I am not an apologist for the N.C. House of Representatives, but their leadership determines their agenda, not the governor. The legislature was called back into session to consider the veto override of S9, No Discriminatory Purpose in Death Penalty. The Senate overrode the veto in a 31-19 partisan vote. The House did not have the votes but instead referred it to the House Committee on Judiciary for future consideration.
Speaker Thom Tillis has been very candid from the start in telling members that the governor’s vetoes could be considered at any time when the legislature is in session. Consequently, since they were in session they brought up the governor's veto of S727, “No Dues Checkoff for School Employees.” The Senate overrode the veto on July 13, 2011. The House overrode the veto in the early morning hours of Jan. 5. Two Democratic House members were absent due to illness and one Republican member is deployed in Afghanistan. The speaker had the votes to override two other vetoes but chose not to do so at that time.
There has been much misinformation put forward about S727. It is not an assault on teachers or education, merely an end to the practice of the state being the dues collection agency for the NCAE. The citizens of North Carolina should not be forced to bear the cost for collecting NCAE dues. That should be the responsibility of the NCAE. I am sure the teachers that choose to be NCAE members can find an alternative to the automatic dues checkoff, e.g., electronic funds transfer from their personal checking account.
Considering the NCAE is a thinly veiled lobbying group for Democrats, it should be no surprise that it does not have many sympathizers in the Republican ranks. More than 98 percent of the NCAE campaign donations go to Democrats.

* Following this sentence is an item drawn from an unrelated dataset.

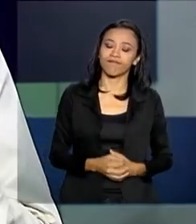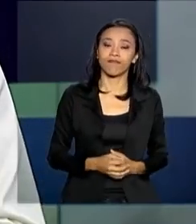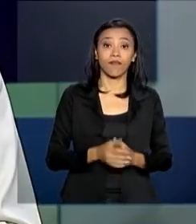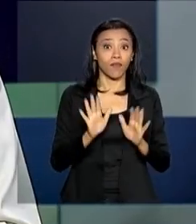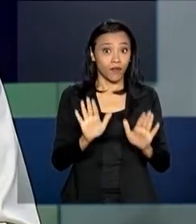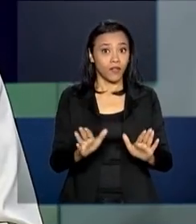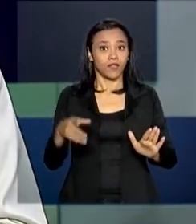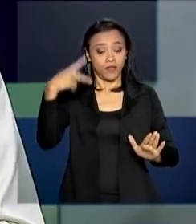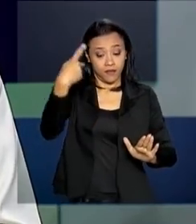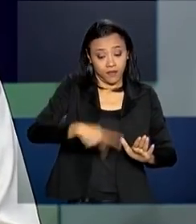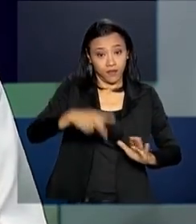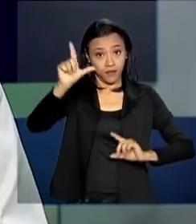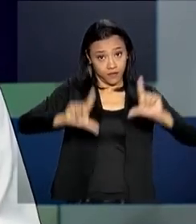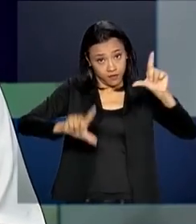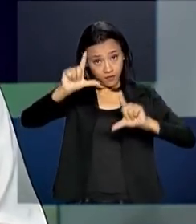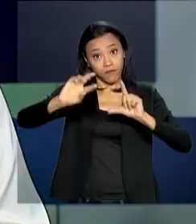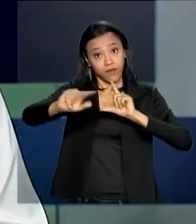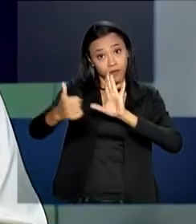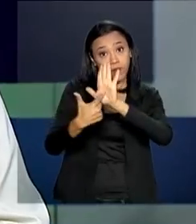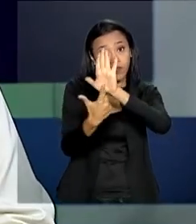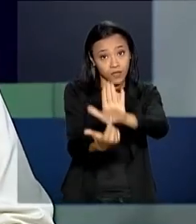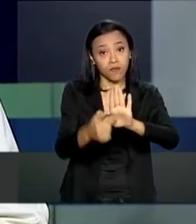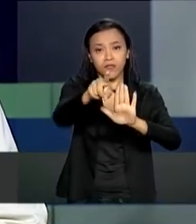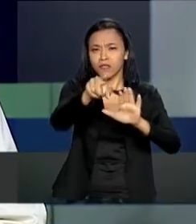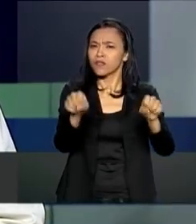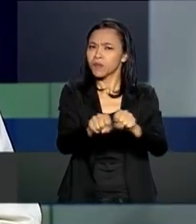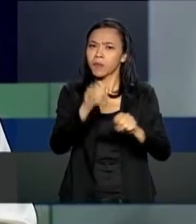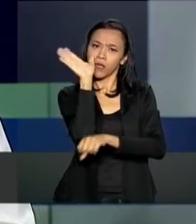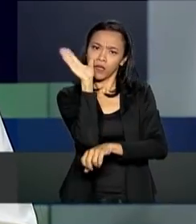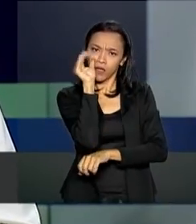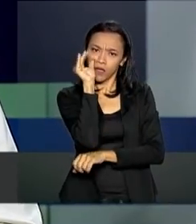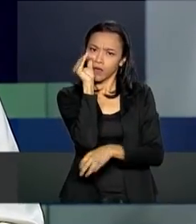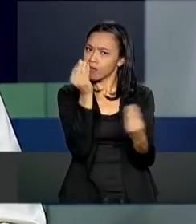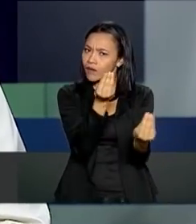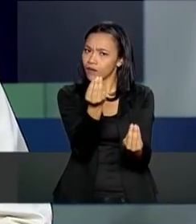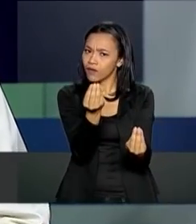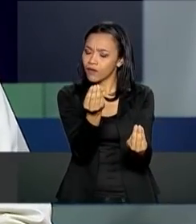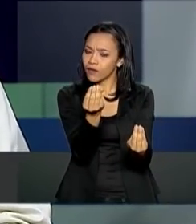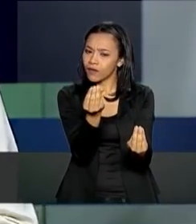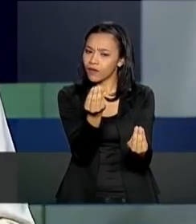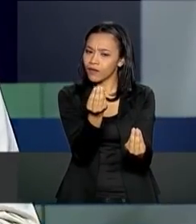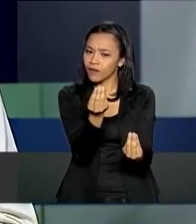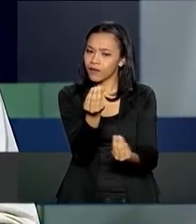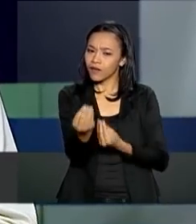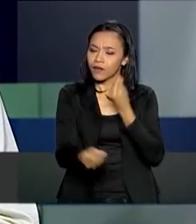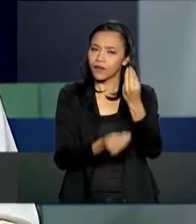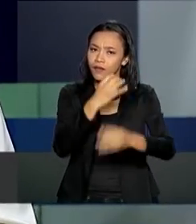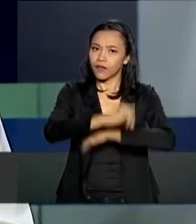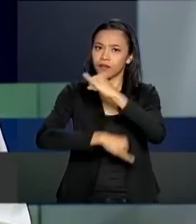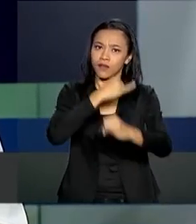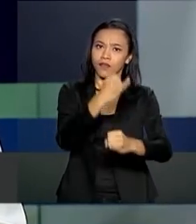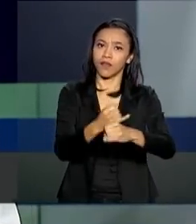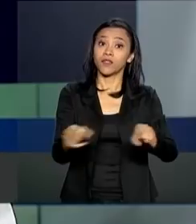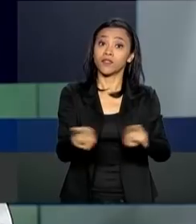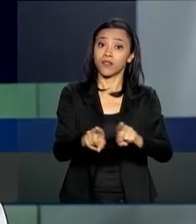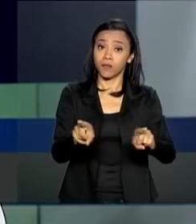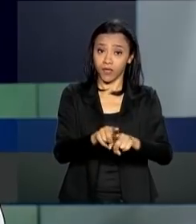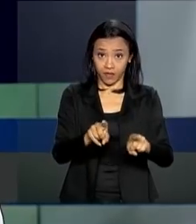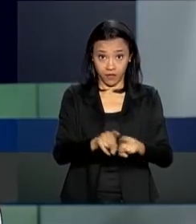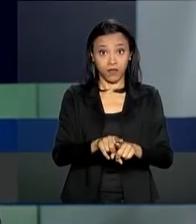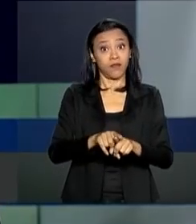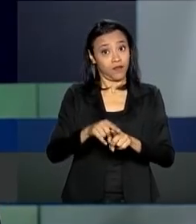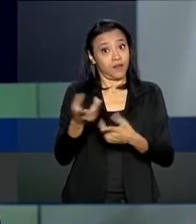E olha, a nossa transmissão ao vivo você pode acompanhar também pela página na internet ou pelas nossas redes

During my 10 year service as a Macon County commissioner, I voted for every capital facilities improvement in Macon County Schools since 1997, investments of more than $50 million. For the first time in more than 35 years there will be no mobile classrooms at the start of the 2012-13 school year. That is a record I’m proud of and a testimony to the value Macon citizens place on their public schools. In spite of that record, the NCAE chose to spend thousands of dollars on mailers that contained misleading information and/or outright lies about my record. So, is the NCAE for education or is the NCAE for the Democrat Party? My personal experience makes me wonder.
I have met no person in the Legislature who is interested in an “orchestrated evisceration of the state’s public schools,” as was stated in the column. I have met many who are interested in improving public education so that students are better prepared to compete in a global economy. Our results are not adequate at this time and it will take more than money to improve them.
Your readers should be reminded that H200, the bipartisan budget passed for this biennium, cut K-12 education budget 0.5 percent more than the governor's recommended budget. Hardly the draconian cuts described by some. That does not include the $60 to $100 million the governor wanted to pass on to local governments for school bus purchases. Ask your county commissioners what they thought of that idea. The legislature worked diligently to craft a budget so that our state was fiscally sound. We have begun that journey but there is still much work to do.
The present legislature inherited a $2.5 billion deficit, a $2.6 billion debt to the federal government for unemployment compensation, $7 billion in tax supported debt, a $2.8 billion underfunded state employee retirement system, a $40 million underfunded consolidated judicial retirement system, a $40 million underfunded National Guard retirement system, and a $32.8 billion unfunded liability for retiree health insurance benefits. The legislature would prefer to dedicate more to education programs that work and reward good teachers with merit pay, but those efforts will not reach full fruition until we have our fiscal house in order.
We do agree that teachers should not be held accountable for society’s ills. We cannot continue to dump our problems at the schoolhouse door and expect our teachers, our educational system, to make it all better. To use Mr. McLeod’s own words, “Student achievement still has ground to make up with counterparts around the nation. Many counties have put together quality programs that send students on to college prepared for what lies ahead, but others are lacking.”
We need to invest in finding out what works and need to stop doing what clearly does not. As we move forward to provide our students with the very best we can offer, we must infuse integrity into our stewardship of funds for education so that those same students will not be shackled with state and nationally imposed debt they will not live long enough to repay. That, sir, is a burden they do not deserve and one against which I will continue to hold my guard.